Give the records below again, word for word. No pictures belong in the copy.

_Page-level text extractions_
- Opening Delimiter -
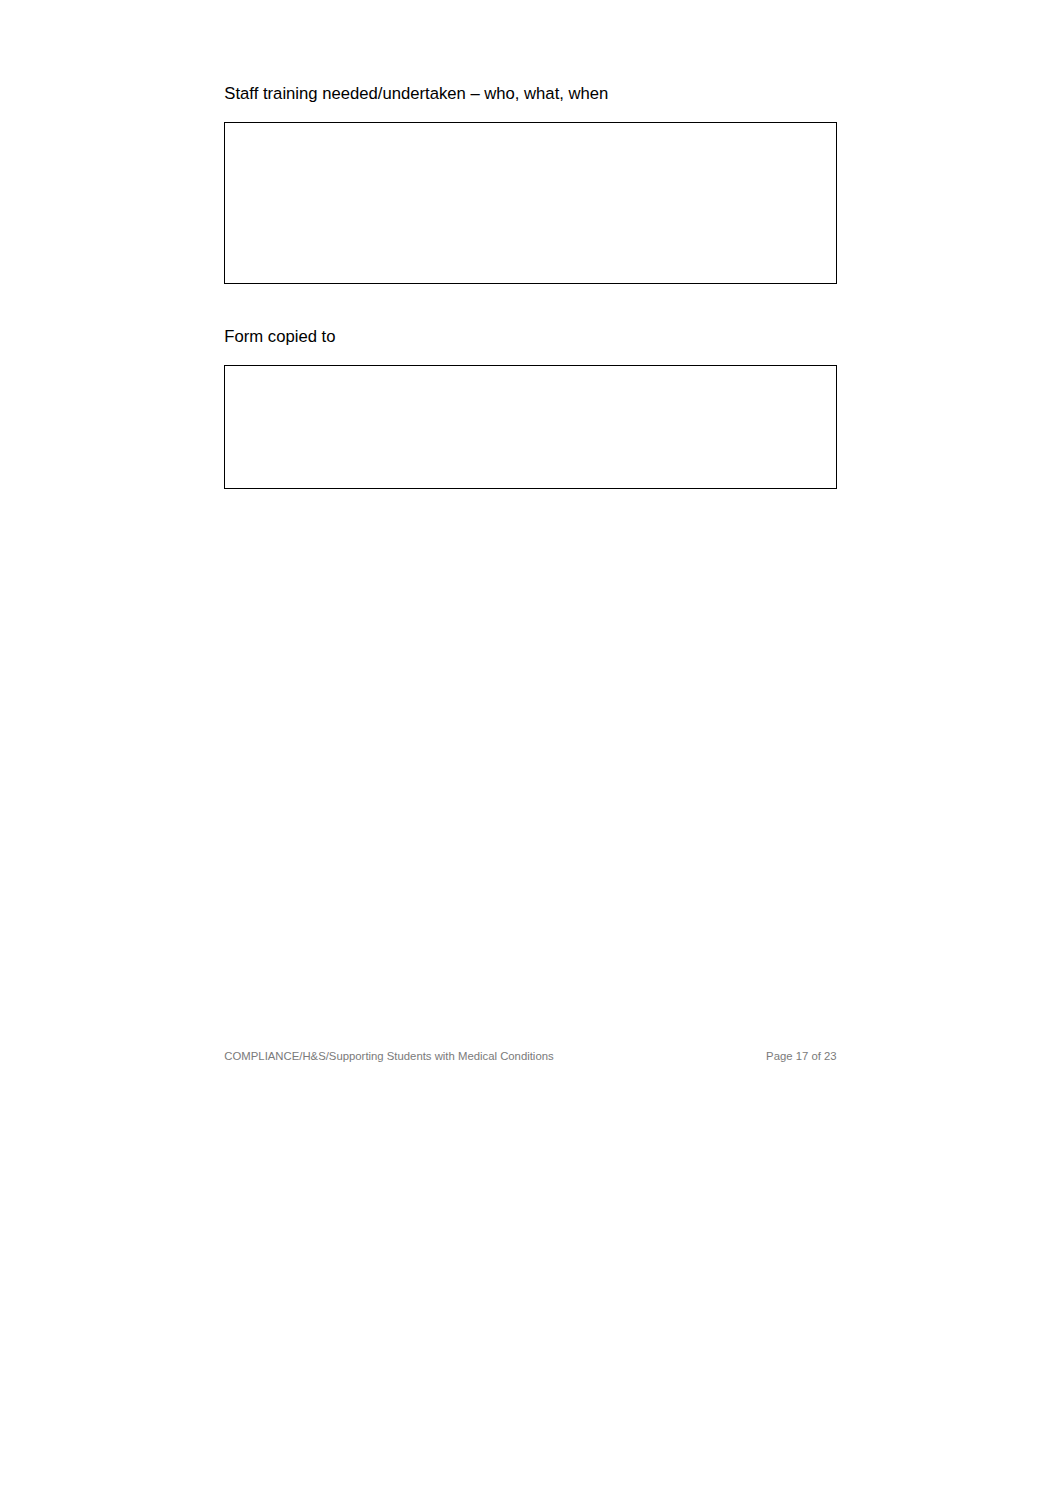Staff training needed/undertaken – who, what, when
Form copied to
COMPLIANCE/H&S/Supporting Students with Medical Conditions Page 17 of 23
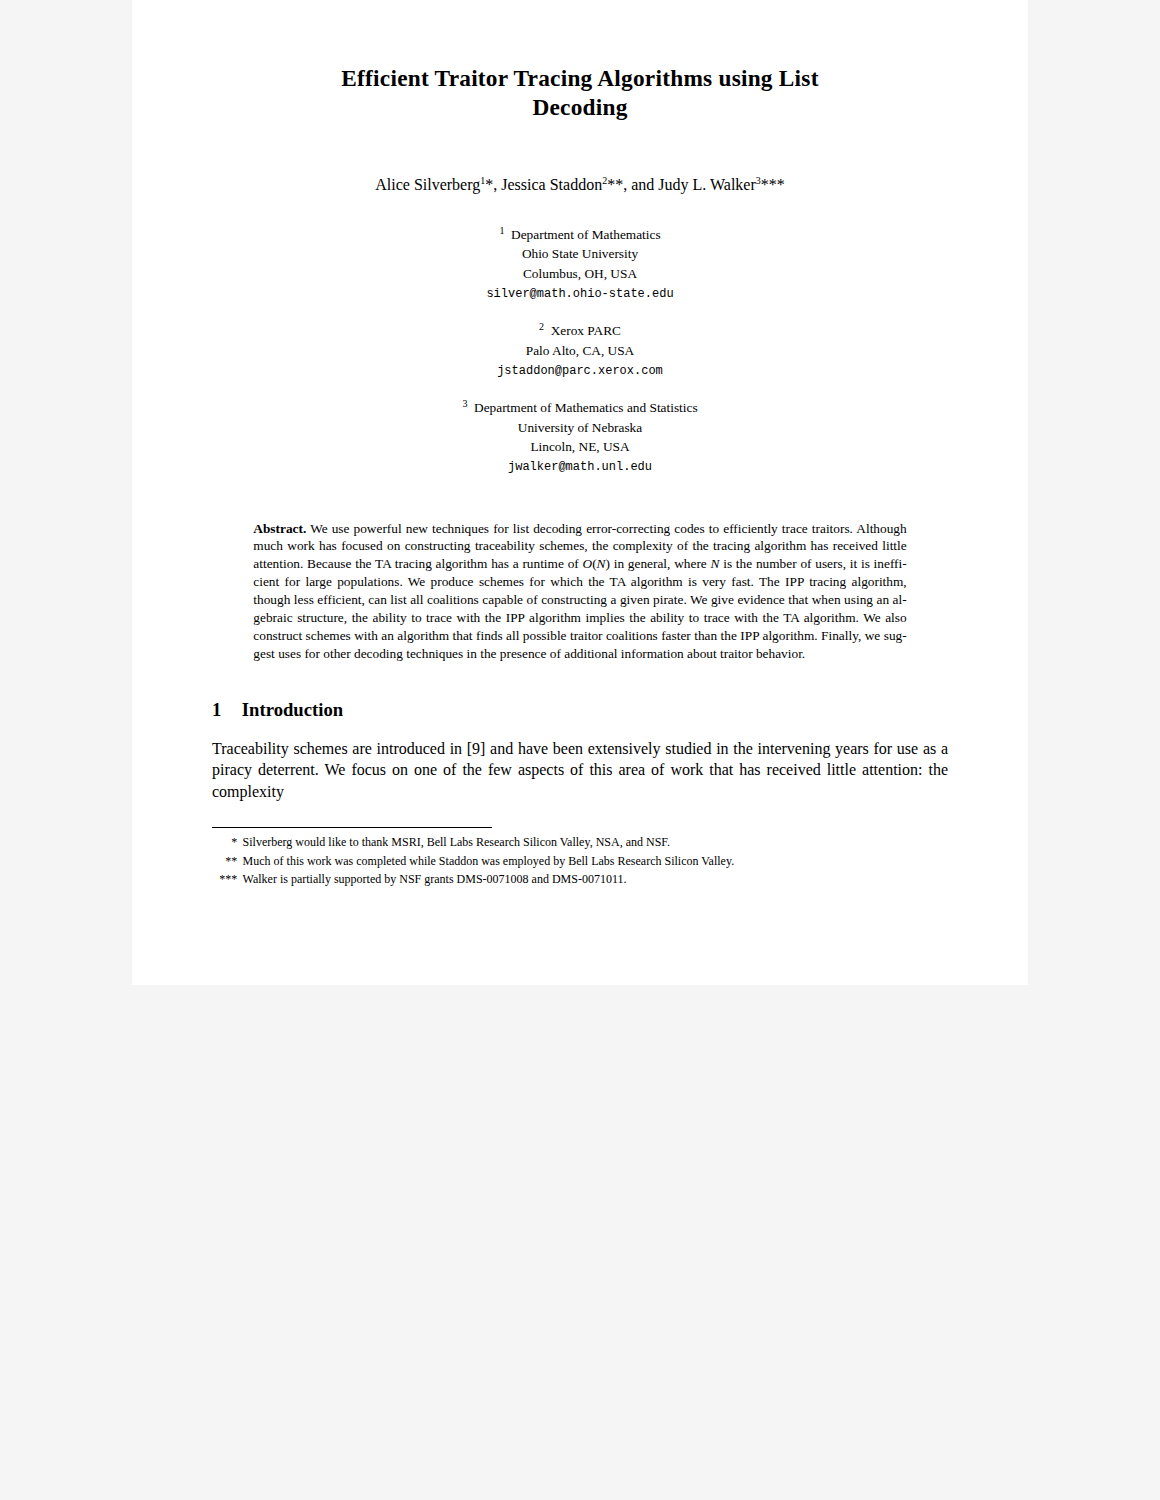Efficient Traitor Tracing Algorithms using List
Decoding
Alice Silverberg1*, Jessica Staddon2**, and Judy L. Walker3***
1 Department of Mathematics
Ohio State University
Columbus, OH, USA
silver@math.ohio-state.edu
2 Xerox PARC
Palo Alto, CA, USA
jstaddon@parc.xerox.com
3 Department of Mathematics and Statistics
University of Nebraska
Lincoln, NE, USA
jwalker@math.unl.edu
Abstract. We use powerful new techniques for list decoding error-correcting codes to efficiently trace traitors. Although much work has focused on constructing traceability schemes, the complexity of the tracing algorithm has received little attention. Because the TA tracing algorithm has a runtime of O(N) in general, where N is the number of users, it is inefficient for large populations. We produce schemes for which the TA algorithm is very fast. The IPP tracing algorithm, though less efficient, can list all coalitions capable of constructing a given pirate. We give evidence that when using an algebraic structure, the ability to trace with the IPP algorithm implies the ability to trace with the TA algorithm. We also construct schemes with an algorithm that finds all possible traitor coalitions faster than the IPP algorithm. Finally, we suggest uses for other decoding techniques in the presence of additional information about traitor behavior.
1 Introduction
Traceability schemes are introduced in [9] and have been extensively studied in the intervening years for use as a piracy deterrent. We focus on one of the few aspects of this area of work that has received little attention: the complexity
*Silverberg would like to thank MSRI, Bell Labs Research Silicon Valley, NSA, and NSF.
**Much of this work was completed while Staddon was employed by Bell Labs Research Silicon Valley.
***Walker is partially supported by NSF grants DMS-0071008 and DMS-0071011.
- Closing Delimiter -
_WRITTEN SOLUTION_
Staff training needed/undertaken – who, what, when
Form copied to
COMPLIANCE/H&S/Supporting Students with Medical Conditions Page 17 of 23
Efficient Traitor Tracing Algorithms using List
Decoding
Alice Silverberg1*, Jessica Staddon2**, and Judy L. Walker3***
1 Department of Mathematics
Ohio State University
Columbus, OH, USA
silver@math.ohio-state.edu
2 Xerox PARC
Palo Alto, CA, USA
jstaddon@parc.xerox.com
3 Department of Mathematics and Statistics
University of Nebraska
Lincoln, NE, USA
jwalker@math.unl.edu
Abstract. We use powerful new techniques for list decoding error-correcting codes to efficiently trace traitors. Although much work has focused on constructing traceability schemes, the complexity of the tracing algorithm has received little attention. Because the TA tracing algorithm has a runtime of O(N) in general, where N is the number of users, it is inefficient for large populations. We produce schemes for which the TA algorithm is very fast. The IPP tracing algorithm, though less efficient, can list all coalitions capable of constructing a given pirate. We give evidence that when using an algebraic structure, the ability to trace with the IPP algorithm implies the ability to trace with the TA algorithm. We also construct schemes with an algorithm that finds all possible traitor coalitions faster than the IPP algorithm. Finally, we suggest uses for other decoding techniques in the presence of additional information about traitor behavior.
1 Introduction
Traceability schemes are introduced in [9] and have been extensively studied in the intervening years for use as a piracy deterrent. We focus on one of the few aspects of this area of work that has received little attention: the complexity
*Silverberg would like to thank MSRI, Bell Labs Research Silicon Valley, NSA, and NSF.
**Much of this work was completed while Staddon was employed by Bell Labs Research Silicon Valley.
***Walker is partially supported by NSF grants DMS-0071008 and DMS-0071011.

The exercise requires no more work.